Dipl.-Biol. Bettina Huck, Dipl.-Chem. Michael Rocker
Was definiert den Stand der Technik? Die Definition der Gefahrstoffverordnung: "Der Stand der Technik ist der Entwicklungsstand fortschrittlicher Verfahren, Einrichtungen oder Betriebsweisen, der die praktische Eignung einer Maßnahme zum Schutz der Gesundheit und zur Sicherheit der Beschäftigten gesichert erscheinen lässt.

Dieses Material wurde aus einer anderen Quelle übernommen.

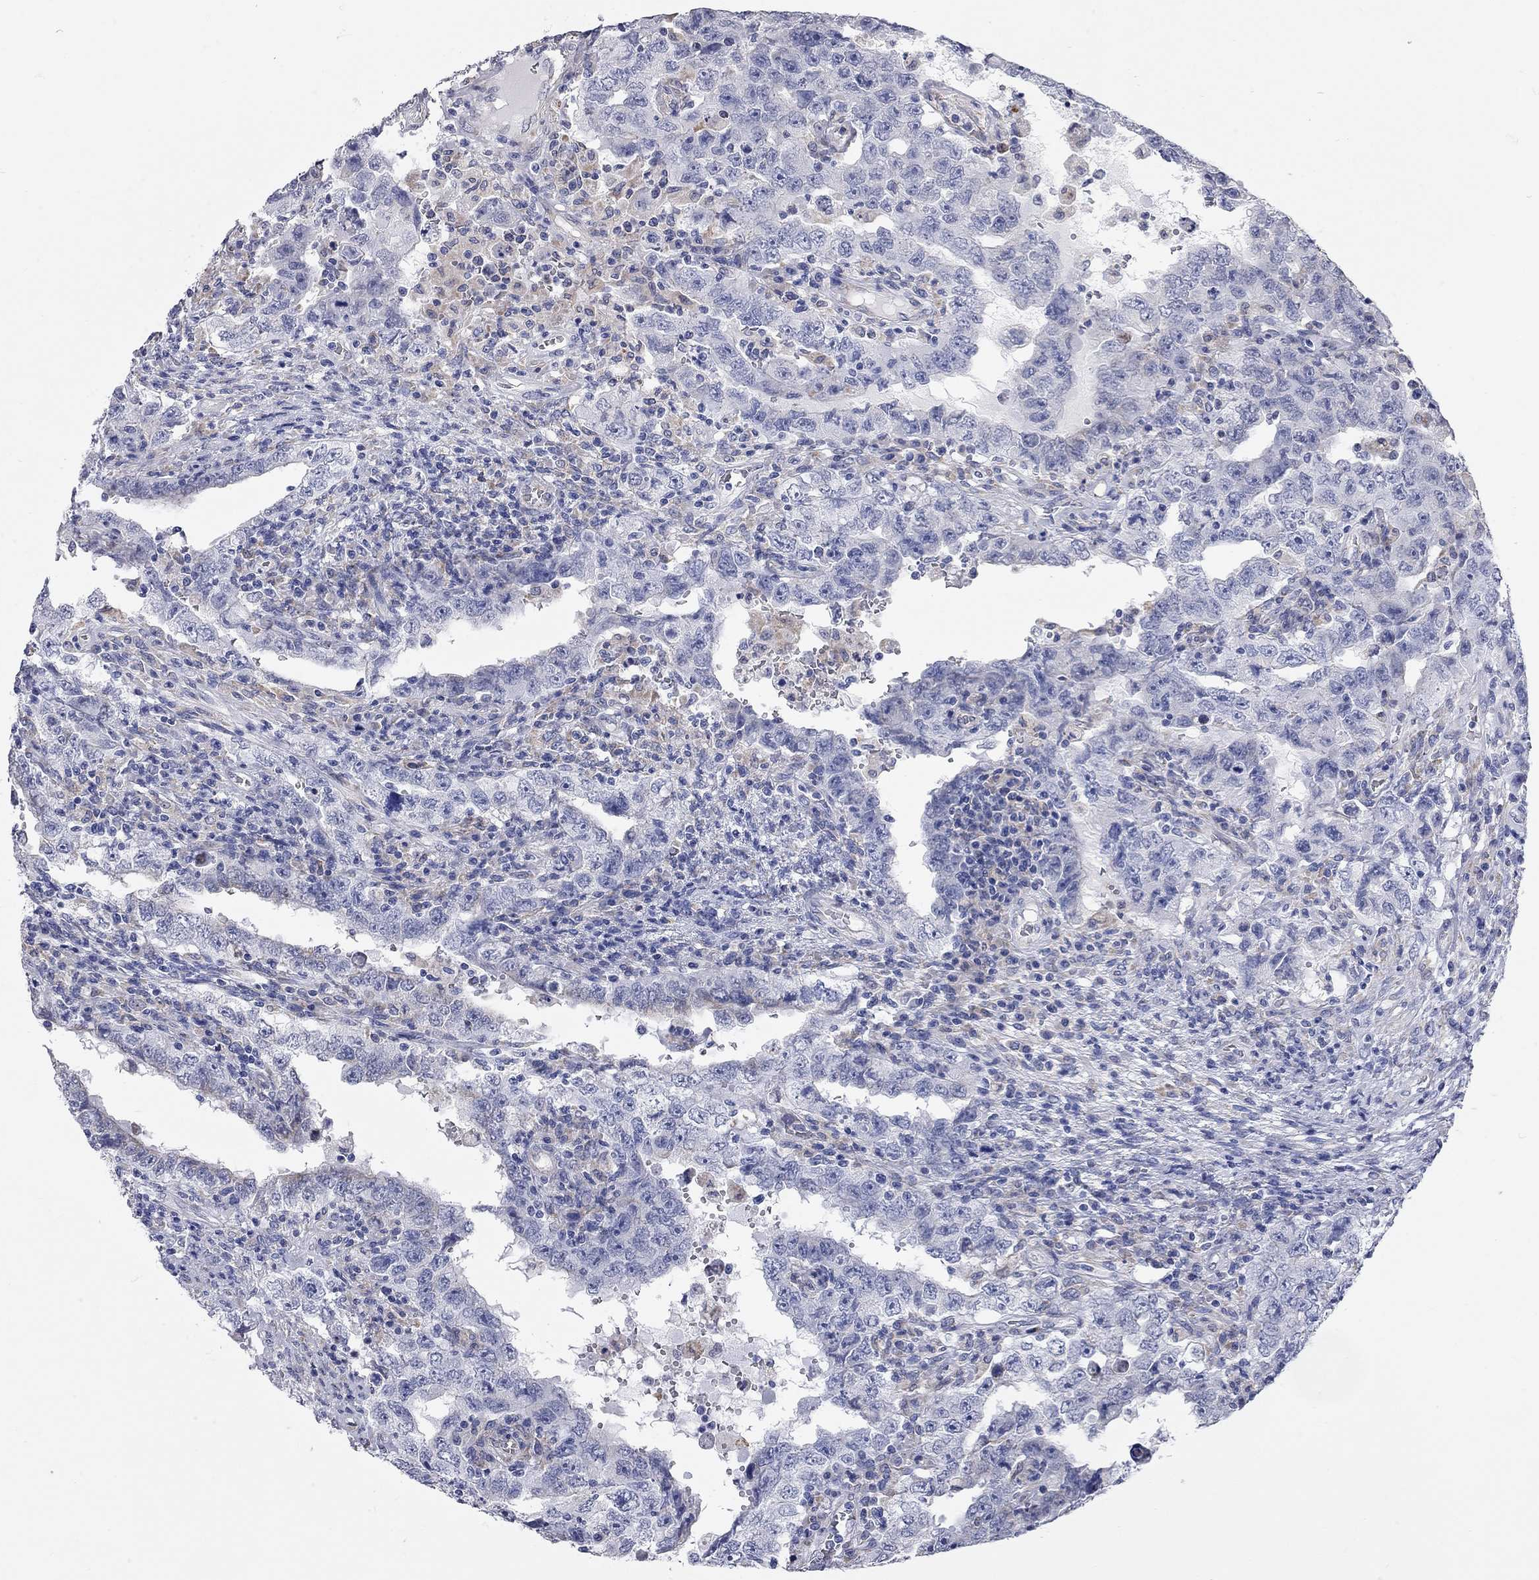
{"staining": {"intensity": "negative", "quantity": "none", "location": "none"}, "tissue": "testis cancer", "cell_type": "Tumor cells", "image_type": "cancer", "snomed": [{"axis": "morphology", "description": "Carcinoma, Embryonal, NOS"}, {"axis": "topography", "description": "Testis"}], "caption": "DAB (3,3'-diaminobenzidine) immunohistochemical staining of testis cancer exhibits no significant positivity in tumor cells.", "gene": "XAGE2", "patient": {"sex": "male", "age": 26}}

Bei der Bestimmung des Standes der Technik sind insbesondere vergleichbare Verfahren, Einrichtungen oder Betriebsweisen heranzuziehen, die mit Erfolg in der Praxis erprobt worden sind" beschreibt nur den Bezug zum Arbeitsschutz, der eingefordert werden kann.
Aber die Festlegung des Standes der Technik bei einem so komplexen "flüssigen Werkzeug" wie einem Kühlschmierstoff beginnt viel früher: im Pflichtenheft des Kunden. Hier werden Anforderungen festgelegt, ohne deren Erfüllung der KSS nicht zum Einsatz kommen kann. In Abschn. 2 werden diese Anforderungen beschrieben.
Der erste Anwendungsversuch beim "Kunden" legt dann weitere Rahmenbedingungen fest, die sich zum Teil stetig ändern. Erst in der Anwendung zeigt sich, ob bei der Rezeptierung eingestellte Eigenschaften auch den Anforderungen des Gesundheitsschutzes, z. B. Emissionsverhalten und Hautverträglichkeit, gerecht werden. Unter Umständen müssen Rezepturen wieder geändert werden ("Substitution"), oder zusätzliche technische, organisatorische und/oder persönliche Schutzmaßnahmen geplant und umgesetzt werden.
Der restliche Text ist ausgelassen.